══ TEXT ══

McDowell told Dáil Éireann that ‘a feature of the gun culture which has emerged is the apparent belief on the part of some criminals that they are not bound by or subject to the laws of the land. Operation Anvil is intended to supplement existing operations so as to ensure that lawlessness does not prevail, that the threat which these criminals pose is met sternly and effectively, and, above all, that human life is respected.’ He added that Anvil would be ‘focused, sustained, targeted and relentless’. Commissioner Conroy said that the primary focus of Anvil would be ‘extensive additional overt patrolling and static checkpoints by uniform mobile and foot patrols, supported by armed plain-clothes patrols’. In addition, he said, ‘Intelligence-driven covert operations are also being undertaken, involving Dublin units and national Garda investigative units.’ As well as Anvil, Michael McDowell also announced several proposed amendments to the Criminal Justice Act, including minimum sentences for membership of gangs and for modifying shotguns to make them more lethal. Basically, Anvil resulted in Gardaí pounding the pavements and harassing known criminals. Roadblocks were set up outside the homes of gangsters, and they were followed wherever they went. It was a ‘get in the face of criminals’ operation and would prove to be very successful. The two main areas that Anvil initially targeted were Finglas and Crumlin-Drimnagh. After the Roche murder, the extra Garda patrols were more than welcomed, because the area was incredibly tense in the days and weeks after the slaying.

═══

* SET PROBLEM 1:
Please write out the entries again, beginning at the line that has "family: Tyrannidae" and stopping after the line that has "scientific name: Hedypnois rhagadioloides", swapping "scientific name" for "Latin name" and changing nothing else.
The Operation Anvil text and the entries come from unrelated sources.

══ PROVIDED RECORDS ══

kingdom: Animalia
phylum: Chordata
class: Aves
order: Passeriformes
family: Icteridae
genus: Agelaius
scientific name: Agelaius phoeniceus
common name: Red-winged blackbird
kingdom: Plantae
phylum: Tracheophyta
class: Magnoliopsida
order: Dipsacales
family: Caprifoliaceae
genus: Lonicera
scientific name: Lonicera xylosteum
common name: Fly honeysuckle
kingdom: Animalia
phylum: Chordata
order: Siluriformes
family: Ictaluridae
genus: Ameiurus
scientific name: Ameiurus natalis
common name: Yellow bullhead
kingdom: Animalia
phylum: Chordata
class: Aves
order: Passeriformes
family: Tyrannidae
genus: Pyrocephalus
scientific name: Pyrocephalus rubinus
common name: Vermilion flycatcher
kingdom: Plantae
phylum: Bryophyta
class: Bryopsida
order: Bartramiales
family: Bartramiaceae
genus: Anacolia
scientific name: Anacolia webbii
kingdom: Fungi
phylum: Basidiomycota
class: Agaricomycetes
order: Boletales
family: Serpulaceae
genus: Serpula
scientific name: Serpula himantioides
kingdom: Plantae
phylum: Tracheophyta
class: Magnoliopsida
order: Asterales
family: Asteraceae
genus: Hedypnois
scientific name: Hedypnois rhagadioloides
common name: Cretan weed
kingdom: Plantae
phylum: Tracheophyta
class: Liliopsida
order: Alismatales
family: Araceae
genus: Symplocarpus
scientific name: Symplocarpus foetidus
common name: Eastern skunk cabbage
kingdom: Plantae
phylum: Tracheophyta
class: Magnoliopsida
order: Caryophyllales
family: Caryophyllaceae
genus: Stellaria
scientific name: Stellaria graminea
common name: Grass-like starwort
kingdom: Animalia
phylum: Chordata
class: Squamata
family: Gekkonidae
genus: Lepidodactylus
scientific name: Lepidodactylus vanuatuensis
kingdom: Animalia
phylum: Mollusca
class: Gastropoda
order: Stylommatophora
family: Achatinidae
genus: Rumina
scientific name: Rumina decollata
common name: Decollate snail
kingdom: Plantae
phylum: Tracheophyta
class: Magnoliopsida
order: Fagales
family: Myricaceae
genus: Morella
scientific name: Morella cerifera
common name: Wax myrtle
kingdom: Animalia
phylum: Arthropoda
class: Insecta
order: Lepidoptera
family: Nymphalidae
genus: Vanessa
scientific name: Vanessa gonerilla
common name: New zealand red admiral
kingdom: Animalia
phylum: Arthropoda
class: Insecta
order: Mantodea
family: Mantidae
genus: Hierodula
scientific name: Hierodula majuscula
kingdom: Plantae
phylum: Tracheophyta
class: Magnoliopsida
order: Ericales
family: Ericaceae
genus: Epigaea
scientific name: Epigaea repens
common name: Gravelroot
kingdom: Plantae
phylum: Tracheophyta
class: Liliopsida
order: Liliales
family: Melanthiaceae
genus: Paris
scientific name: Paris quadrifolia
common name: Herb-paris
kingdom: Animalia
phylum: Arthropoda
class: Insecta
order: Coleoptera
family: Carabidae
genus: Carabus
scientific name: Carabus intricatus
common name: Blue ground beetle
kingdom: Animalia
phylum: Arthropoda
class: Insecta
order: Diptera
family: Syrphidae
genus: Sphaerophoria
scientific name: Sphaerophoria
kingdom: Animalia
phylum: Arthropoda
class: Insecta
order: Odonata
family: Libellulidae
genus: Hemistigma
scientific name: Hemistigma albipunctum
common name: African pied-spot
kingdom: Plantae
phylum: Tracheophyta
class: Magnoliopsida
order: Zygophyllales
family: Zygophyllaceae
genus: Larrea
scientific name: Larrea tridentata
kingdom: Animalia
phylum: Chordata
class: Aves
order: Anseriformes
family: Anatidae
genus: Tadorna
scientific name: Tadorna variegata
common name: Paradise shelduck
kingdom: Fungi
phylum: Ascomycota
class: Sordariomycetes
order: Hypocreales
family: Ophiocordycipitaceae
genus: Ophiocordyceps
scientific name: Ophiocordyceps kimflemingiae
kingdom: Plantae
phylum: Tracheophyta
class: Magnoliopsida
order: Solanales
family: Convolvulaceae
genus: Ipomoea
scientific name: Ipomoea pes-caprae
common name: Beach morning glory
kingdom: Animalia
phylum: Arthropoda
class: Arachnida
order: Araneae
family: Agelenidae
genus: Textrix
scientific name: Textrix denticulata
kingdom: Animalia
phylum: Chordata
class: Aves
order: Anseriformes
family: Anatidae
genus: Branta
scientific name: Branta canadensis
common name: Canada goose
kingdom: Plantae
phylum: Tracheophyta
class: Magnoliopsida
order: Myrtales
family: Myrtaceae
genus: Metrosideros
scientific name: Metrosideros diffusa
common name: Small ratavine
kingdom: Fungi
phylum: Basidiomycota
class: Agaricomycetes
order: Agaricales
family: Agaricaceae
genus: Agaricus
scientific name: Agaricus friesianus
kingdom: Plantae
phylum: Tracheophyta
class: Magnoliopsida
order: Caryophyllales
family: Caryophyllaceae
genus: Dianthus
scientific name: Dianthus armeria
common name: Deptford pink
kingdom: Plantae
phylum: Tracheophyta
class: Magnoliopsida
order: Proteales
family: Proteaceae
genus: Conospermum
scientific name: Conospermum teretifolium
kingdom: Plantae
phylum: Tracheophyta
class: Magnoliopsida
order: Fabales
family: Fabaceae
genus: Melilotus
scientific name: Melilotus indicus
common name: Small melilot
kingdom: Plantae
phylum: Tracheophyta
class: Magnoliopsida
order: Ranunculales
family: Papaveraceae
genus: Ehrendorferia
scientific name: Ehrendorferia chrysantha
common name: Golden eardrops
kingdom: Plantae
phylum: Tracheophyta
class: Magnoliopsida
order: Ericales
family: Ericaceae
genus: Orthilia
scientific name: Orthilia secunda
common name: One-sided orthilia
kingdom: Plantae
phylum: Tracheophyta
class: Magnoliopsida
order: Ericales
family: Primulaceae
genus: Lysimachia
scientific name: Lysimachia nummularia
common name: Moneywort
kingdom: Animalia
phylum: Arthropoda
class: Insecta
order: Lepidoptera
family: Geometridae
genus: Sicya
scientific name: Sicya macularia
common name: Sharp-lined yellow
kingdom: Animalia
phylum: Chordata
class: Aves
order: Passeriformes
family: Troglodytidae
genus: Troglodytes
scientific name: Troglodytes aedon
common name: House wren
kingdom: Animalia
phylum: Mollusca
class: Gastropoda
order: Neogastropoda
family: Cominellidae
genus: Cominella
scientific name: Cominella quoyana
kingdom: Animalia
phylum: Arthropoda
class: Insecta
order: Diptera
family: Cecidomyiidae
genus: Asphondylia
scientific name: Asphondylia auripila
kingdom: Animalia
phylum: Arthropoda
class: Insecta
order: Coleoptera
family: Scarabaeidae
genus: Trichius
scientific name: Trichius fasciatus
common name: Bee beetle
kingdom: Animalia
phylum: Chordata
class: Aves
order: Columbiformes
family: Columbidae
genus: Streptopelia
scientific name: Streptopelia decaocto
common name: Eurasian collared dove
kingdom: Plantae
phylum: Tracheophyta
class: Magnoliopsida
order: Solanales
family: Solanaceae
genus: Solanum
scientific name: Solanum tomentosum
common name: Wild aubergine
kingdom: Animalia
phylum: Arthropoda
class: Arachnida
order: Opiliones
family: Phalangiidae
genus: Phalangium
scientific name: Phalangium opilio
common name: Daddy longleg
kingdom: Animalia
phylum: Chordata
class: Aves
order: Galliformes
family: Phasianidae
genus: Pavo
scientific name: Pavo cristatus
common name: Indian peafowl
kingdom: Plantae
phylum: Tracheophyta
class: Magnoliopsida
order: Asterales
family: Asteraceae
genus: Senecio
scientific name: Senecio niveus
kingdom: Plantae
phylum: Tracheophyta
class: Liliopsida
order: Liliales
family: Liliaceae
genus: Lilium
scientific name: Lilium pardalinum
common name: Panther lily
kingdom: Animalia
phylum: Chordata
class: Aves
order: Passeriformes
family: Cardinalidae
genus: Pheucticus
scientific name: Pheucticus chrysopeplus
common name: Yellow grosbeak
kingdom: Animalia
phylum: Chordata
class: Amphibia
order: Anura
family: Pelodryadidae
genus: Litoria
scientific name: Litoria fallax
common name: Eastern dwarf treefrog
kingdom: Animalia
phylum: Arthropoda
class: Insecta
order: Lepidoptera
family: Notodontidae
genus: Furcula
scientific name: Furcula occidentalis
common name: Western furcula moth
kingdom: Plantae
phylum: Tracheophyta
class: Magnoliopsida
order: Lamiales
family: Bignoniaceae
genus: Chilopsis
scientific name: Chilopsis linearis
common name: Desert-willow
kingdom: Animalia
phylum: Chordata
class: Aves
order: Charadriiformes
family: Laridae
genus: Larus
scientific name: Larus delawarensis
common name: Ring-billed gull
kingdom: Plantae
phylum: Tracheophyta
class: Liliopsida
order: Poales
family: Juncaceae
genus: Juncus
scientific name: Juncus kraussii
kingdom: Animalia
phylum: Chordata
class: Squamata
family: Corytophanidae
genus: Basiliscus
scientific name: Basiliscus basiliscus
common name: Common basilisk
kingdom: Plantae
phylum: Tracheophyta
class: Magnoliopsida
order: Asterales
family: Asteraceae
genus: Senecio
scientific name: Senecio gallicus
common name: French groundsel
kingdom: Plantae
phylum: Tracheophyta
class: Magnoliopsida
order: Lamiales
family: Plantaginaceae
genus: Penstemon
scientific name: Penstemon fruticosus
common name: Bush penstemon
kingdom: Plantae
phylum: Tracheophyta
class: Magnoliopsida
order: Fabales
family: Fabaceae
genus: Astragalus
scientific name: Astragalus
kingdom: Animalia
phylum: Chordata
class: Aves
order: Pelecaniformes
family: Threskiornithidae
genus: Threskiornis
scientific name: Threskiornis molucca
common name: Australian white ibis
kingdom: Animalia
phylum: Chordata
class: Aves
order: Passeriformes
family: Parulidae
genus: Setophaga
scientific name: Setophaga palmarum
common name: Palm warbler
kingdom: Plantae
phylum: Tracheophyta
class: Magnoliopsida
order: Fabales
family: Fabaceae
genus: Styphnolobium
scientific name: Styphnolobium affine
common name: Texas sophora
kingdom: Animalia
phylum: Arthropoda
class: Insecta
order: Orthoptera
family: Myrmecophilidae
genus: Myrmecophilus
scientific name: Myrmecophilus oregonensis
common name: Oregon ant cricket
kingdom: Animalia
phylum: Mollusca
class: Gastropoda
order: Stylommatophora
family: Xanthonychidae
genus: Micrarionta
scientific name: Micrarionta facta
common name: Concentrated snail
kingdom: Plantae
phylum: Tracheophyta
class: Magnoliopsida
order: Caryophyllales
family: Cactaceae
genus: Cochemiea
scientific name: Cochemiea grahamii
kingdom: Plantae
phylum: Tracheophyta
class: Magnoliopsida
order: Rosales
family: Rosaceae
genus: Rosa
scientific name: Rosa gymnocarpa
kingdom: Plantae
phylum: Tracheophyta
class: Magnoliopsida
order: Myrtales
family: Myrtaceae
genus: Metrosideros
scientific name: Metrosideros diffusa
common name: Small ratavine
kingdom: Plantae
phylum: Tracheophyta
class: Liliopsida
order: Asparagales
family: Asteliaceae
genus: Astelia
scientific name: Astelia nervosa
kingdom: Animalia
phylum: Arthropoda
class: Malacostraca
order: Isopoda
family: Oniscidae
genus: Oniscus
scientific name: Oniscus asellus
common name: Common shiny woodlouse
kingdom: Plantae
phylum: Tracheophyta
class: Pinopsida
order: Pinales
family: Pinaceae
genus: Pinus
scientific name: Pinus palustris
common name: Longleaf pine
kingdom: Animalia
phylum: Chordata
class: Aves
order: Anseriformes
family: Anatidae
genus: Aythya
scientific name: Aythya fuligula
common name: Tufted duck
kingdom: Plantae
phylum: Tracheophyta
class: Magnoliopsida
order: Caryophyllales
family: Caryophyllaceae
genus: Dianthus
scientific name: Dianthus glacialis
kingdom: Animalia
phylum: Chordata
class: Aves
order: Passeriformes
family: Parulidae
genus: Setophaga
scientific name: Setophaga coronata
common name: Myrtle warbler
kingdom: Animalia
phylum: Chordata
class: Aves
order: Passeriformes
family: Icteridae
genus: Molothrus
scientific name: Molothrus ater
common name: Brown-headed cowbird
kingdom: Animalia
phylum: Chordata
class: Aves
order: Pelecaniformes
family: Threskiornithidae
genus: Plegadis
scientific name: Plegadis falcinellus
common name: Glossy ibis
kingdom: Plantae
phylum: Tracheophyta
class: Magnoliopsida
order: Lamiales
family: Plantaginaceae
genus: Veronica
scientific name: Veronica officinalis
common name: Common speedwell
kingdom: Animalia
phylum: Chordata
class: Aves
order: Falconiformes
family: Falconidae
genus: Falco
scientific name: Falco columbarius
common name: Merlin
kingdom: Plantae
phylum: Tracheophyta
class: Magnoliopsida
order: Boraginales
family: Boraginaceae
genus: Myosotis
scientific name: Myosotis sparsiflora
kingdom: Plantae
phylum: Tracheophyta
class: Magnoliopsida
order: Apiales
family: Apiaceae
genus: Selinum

═══

* SET PROBLEM 2:
Answer these questions from the Operation Anvil text.
(a) Which words did McDowell use to describe how Anvil would be carried out?
(b) According to Commissioner Conroy, what would be the primary focus of Anvil?
(c) Which two areas did Anvil initially target?

* EXPECTED OUTPUT 1:
family: Tyrannidae
genus: Pyrocephalus
Latin name: Pyrocephalus rubinus
common name: Vermilion flycatcher
kingdom: Plantae
phylum: Bryophyta
class: Bryopsida
order: Bartramiales
family: Bartramiaceae
genus: Anacolia
Latin name: Anacolia webbii
kingdom: Fungi
phylum: Basidiomycota
class: Agaricomycetes
order: Boletales
family: Serpulaceae
genus: Serpula
Latin name: Serpula himantioides
kingdom: Plantae
phylum: Tracheophyta
class: Magnoliopsida
order: Asterales
family: Asteraceae
genus: Hedypnois
Latin name: Hedypnois rhagadioloides

* EXPECTED OUTPUT 2:
(a) Focused, sustained, targeted and relentless.
(b) Extensive additional overt patrolling and static checkpoints by uniform mobile and foot patrols, supported by armed plain-clothes patrols.
(c) Finglas and Crumlin-Drimnagh.